CNNs can still classify texturised images perfectly well, even if the global shape structure is completely destroyed. Conversely, standard CNNs are bad at recognising object sketches where object shapes are preserved yet all texture cues are missing. Two studies suggest that local information such as textures may actually be sufficient to “solve” ImageNet object recognition, a linear classifier on top of a CNN’s texture representation achieves hardly any classification performance loss compared to original network performance. Let us call this texture hypothesis.
Resolving these contradictory hypotheses will help increase our understanding of neural network decisions.
To quantify texture and shape biases in both humans and CNNs they utilised style transfer to create images with a texture-shape cue conflict such as cat shape with elephant texture. Totalling 48,560 psychophysical trials across 97 observers. These experiments provide behavioural evidence in favour of the texture hypothesis: A cat with an elephant texture is an elephant to CNNs, and still a cat to humans.
The authors offered a new way of thinking about how machine recognition work, and you end up with this new intuition that shape-based representation may be more beneficial than a texture-based one for more robust inference.

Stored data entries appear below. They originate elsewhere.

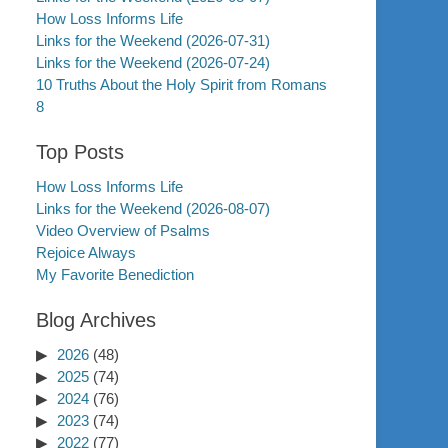
How Loss Informs Life
Links for the Weekend (2026-07-31)
Links for the Weekend (2026-07-24)
10 Truths About the Holy Spirit from Romans
8
Top Posts
How Loss Informs Life
Links for the Weekend (2026-08-07)
Video Overview of Psalms
Rejoice Always
My Favorite Benediction
Blog Archives
2026
(48)
2025
(74)
2024
(76)
2023
(74)
2022
(77)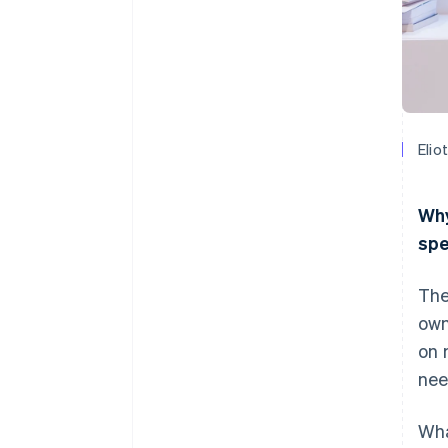
Elio
Why
spe
The
own
on 
nee
Wha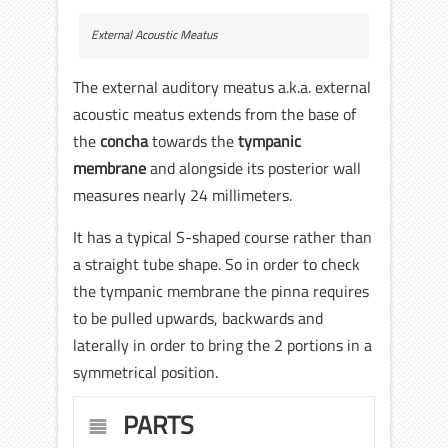
External Acoustic Meatus
The external auditory meatus a.k.a. external
acoustic meatus extends from the base of
the
concha
towards the
tympanic
membrane
and alongside its posterior wall
measures nearly 24 millimeters.
It has a typical S-shaped course rather than
a straight tube shape. So in order to check
the tympanic membrane the pinna requires
to be pulled upwards, backwards and
laterally in order to bring the 2 portions in a
symmetrical position.
PARTS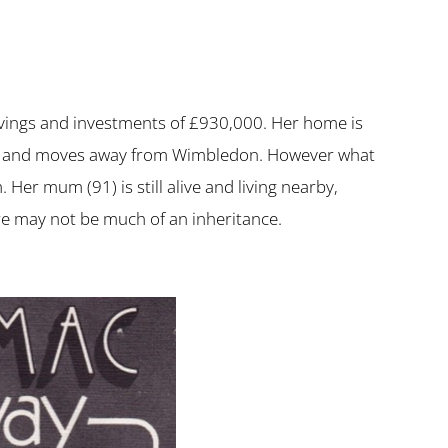
vings and investments of £930,000. Her home is
 sells and moves away from Wimbledon. However what
Her mum (91) is still alive and living nearby,
re may not be much of an inheritance.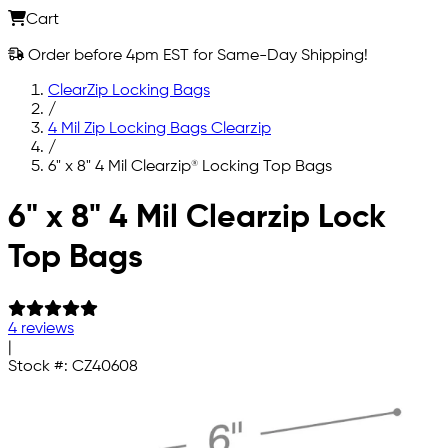
Cart
Order before 4pm EST for Same-Day Shipping!
ClearZip Locking Bags
/
4 Mil Zip Locking Bags Clearzip
/
6" x 8" 4 Mil Clearzip® Locking Top Bags
Skip to main content
6" x 8" 4 Mil Clearzip Lock
Top Bags
4 reviews
|
Stock #:
CZ40608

They did not mention how this might generalise to other problems/datasets.
All psychophysical experiments were conducted in a well-controlled psychophysical lab setting. In each trial participants were presented a fixation square for 300 ms, followed by a 300 ms presentation of the stimulus image. After the stimulus image we presented a full-contrast pink noise mask (1/f spectral shape) for 200 ms to minimise feedback processing in the human visual system and to thereby make the comparison to feedforward CNNs as fair as possible.